### TO DO
Output, exactly and with no pictures, the line that contains "так, что трясется земля" and every line that comes after it in the data below, the last one included.
START RECORD SET
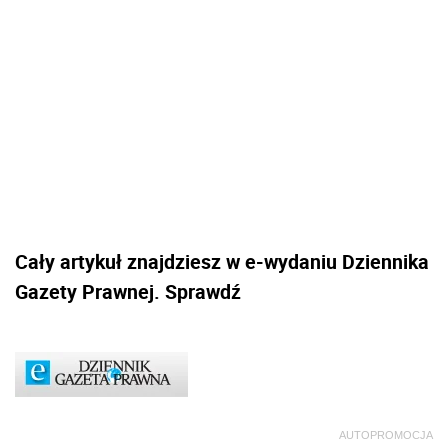
Cały artykuł znajdziesz w e-wydaniu Dziennika
Gazety Prawnej. Sprawdź
AUTOPROMOCJA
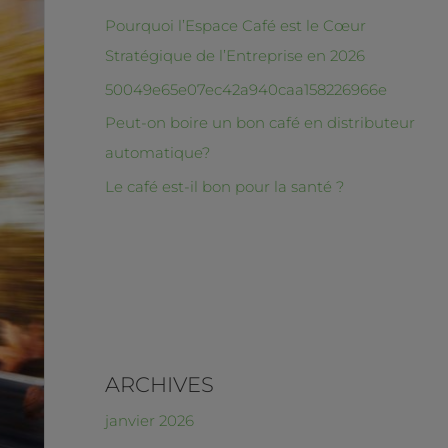
Pourquoi l’Espace Café est le Cœur
Stratégique de l’Entreprise en 2026
50049e65e07ec42a940caa158226966e
Peut-on boire un bon café en distributeur
automatique?
Le café est-il bon pour la santé ?
ARCHIVES
janvier 2026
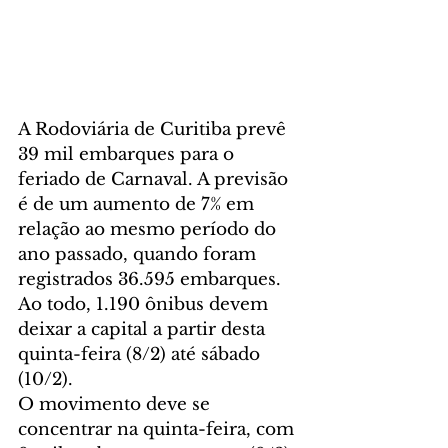
A Rodoviária de Curitiba prevê 
39 mil embarques para o 
feriado de Carnaval. A previsão 
é de um aumento de 7% em 
relação ao mesmo período do 
ano passado, quando foram 
registrados 36.595 embarques. 
Ao todo, 1.190 ônibus devem 
deixar a capital a partir desta 
quinta-feira (8/2) até sábado 
(10/2). 
O movimento deve se 
concentrar na quinta-feira, com 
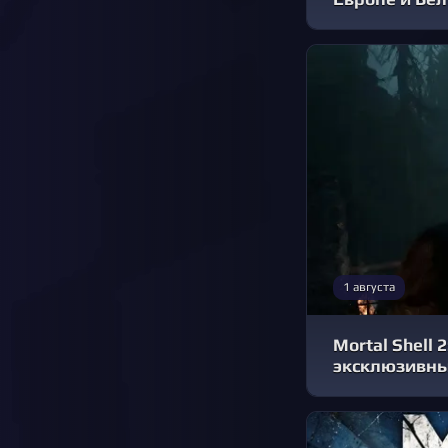
1 августа
Mortal Shell
эксклюзивны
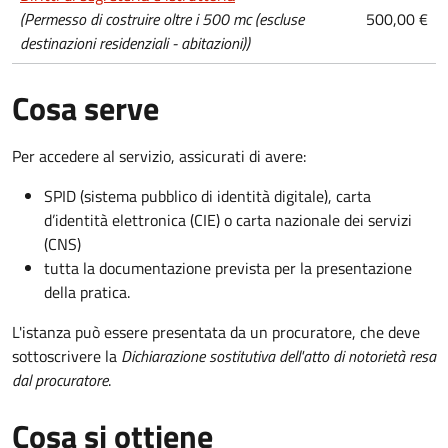
(Permesso di costruire oltre i 500 mc (escluse
500,00 €
destinazioni residenziali - abitazioni))
Cosa serve
Per accedere al servizio, assicurati di avere:
SPID (sistema pubblico di identità digitale), carta
d’identità elettronica (CIE) o carta nazionale dei servizi
(CNS)
tutta la documentazione prevista per la presentazione
della pratica.
L'istanza può essere presentata da un procuratore, che deve
sottoscrivere la
Dichiarazione sostitutiva dell'atto di notorietà resa
dal procuratore
.
Cosa si ottiene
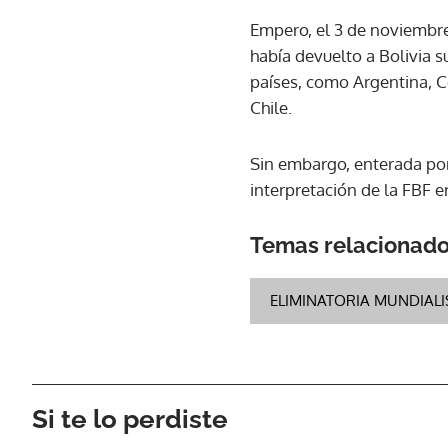
Empero, el 3 de noviembre,
había devuelto a Bolivia 
países, como Argentina, C
Chile.
Sin embargo, enterada por 
interpretación de la FBF e
Temas relacionad
ELIMINATORIA MUNDIALI
Si te lo perdiste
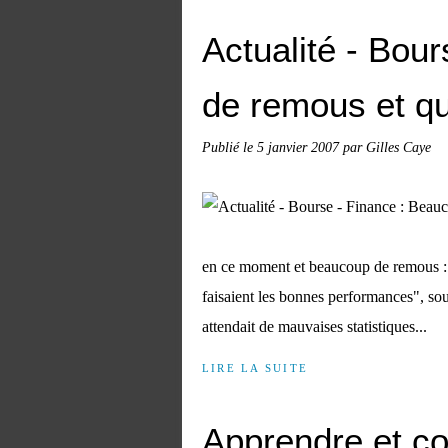
Actualité - Bou
de remous et q
Publié le
5 janvier 2007
par Gilles Caye
en ce moment et beaucoup de remous :
faisaient les bonnes performances", so
attendait de mauvaises statistiques...
LIRE LA SUITE
Apprendre et c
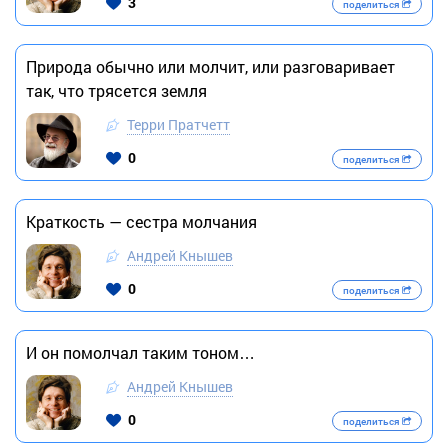
3
поделиться
Природа обычно или молчит, или разговаривает
так, что трясется земля
Терри Пратчетт
0
поделиться
Краткость — сестра молчания
Андрей Кнышев
0
поделиться
И он помолчал таким тоном…
Андрей Кнышев
0
поделиться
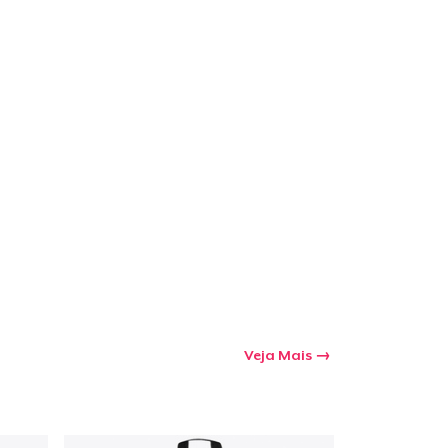
Veja Mais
END RECORD SET
### SOLVED EXERCISE
так, что трясется земля
Терри Пратчетт
0
поделиться
Краткость — сестра молчания
Андрей Кнышев
0
поделиться
И он помолчал таким тоном…
Андрей Кнышев
0
поделиться
Veja Mais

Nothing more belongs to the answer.